Initiated by the International Organization for Migration (IOM)’s Regional Office for Southern Africa and the United States Agency for International Development (USAID) through the President’s Emergency Fund for AIDS Relief (PEPFAR) in 2009, the Ripfumelo (“believe” in xiTsonga language) program is designed to reduce HIV vulnerability among farm workers in South Africa’s Limpopo and Mpumalanga provinces. The project works to develop a network of stakeholders working specifically on HIV-related issues to reduce the high incidence and impact of HIV on farm workers, their families, and communities. It aims to address individual and contextual factors that increase vulnerability to HIV amongst commercial agricultural workers. These include the mobility and migratory factors associated with the nature of the work, such as limited access to services, gender dynamics and lack of healthier recreational activities. But little is known about innovative use of information and communication technologies to help achieve the strategic goal of Ripfumelo. As the world celebrates AIDS Day, it is important to reflect on issues like this and look at ways by which ICTs can be effectively integrated into such a project to help achieve the 2015 target of “Getting to Zero” with HIV/AIDS. HIV/AIDS and Its Impact on Agriculture The adverse effects of HIV/AIDS on agriculture and rural development are manifested primarily as loss of labor supply, of on- and off-farm income and of assets. The Food and Agriculture Organization (FAO) for example noted that, the consequences of HIV/AIDS – poverty, food insecurity, malnutrition, reduced labor force and loss of knowledge – contribute to making the rural poor more vulnerable to HIV/AIDS infection. Other studieshave identified the devastating effects of HIV/AIDS on farmers in specific and agriculture in general as;
- Reduced staff productivity through loss in human resources, absenteeism due to morbidity and funeral attendance, morbidity-related on-the-job fatigue, and staff demoralization.

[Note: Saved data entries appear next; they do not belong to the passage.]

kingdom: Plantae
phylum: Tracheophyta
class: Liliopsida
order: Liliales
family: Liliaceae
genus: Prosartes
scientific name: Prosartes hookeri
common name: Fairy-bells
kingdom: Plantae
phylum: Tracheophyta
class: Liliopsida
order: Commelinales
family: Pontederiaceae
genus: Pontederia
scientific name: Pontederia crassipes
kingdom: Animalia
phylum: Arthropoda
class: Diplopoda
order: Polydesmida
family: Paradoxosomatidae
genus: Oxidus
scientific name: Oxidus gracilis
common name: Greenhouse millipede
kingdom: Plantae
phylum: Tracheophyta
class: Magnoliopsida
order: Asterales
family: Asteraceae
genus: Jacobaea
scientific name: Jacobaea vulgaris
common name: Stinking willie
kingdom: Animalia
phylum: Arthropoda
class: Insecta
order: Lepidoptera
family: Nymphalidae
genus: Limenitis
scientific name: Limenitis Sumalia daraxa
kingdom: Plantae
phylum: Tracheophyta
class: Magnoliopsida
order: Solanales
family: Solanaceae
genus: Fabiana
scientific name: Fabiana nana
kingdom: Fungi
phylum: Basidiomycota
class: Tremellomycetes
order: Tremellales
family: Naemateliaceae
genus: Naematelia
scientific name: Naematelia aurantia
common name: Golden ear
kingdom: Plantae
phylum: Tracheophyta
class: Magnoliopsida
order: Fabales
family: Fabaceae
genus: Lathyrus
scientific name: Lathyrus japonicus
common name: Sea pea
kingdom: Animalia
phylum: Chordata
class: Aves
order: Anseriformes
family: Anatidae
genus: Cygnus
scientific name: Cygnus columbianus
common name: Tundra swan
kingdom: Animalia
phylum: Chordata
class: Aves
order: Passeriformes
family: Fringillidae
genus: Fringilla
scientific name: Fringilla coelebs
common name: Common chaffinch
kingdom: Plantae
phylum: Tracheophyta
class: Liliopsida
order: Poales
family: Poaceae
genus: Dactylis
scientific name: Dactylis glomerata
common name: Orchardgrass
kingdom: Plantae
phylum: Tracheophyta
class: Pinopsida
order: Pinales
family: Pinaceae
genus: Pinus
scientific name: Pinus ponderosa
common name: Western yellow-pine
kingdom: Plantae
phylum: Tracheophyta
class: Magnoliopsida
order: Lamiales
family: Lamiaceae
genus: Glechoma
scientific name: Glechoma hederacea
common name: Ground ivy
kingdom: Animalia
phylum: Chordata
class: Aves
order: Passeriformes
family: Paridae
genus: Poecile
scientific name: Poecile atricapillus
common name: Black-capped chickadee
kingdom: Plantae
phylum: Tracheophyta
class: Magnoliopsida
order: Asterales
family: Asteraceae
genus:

- Increase in Ministerial expenditures through costs related to HIV/AIDS absenteeism, medical costs, burial costs, recruitment and replacement costs/productivity loss after training, terminal benefits, and costs incurred to protect the rights of staff members living with HIV/AIDS at the workplace.
- Increase in staff turnover
- Increase in the workload of the staff of ministries of agriculture
- Loss of knowledge, skills and experience
Using ICTs and Social Media to fight HIV/AIDS Among FarmersBy their nature, ICTs have the potential to help reduce the impact of HIV/AIDS on agriculture through effective communication strategies. ICTs are helping through treatment and prevention programs, changing attitudes and practices, and making it possible to share success and best practices.
- Access to information on HIV/AIDS by these farm workers is key to the fight against the pandemic among them. Radio and television are basic communication tools that could help disseminate information on the danger of contracting HIV/AIDS to these farm workers.
- Access to data on these individuals and their settings is also key in designing effective program for them. Information and communication technologies such as mobile phones and other hand-held devices could be used to gather instant and accurate data for the organizations involved in the project.
- ICTs and social media could be used in training and educating both the migrant workers and their hosts on HIV/AIDS.
- Information communication technologies could also be used through diagnosis and treatment support services for these migrant farm workers who have limited access to basic health services. Mobile health services and other e-medicine programs are being used for other diseases.
- Affected farm workers could be supported and encouraged through sharing of experiences and challenges by others through the use of videos and photographs.
- The Internet as a global public medium could be used to win the victims support from their governments, NGOs and other well wishers.
- Testimonies of People Living with HIV/AIDS could be documented and shared with these migrant communities during training and workshops.
- Internet websites, and social networking sites like Facebook could also be used as secondary medium in reaching out to these people.
ICTs are collaborating tools and with the goal of the Ripfumelo program to network stakeholders working on the issue, there should not be any delay in integrating these tools to reach their target. Remember “Getting to Zero” is 2015.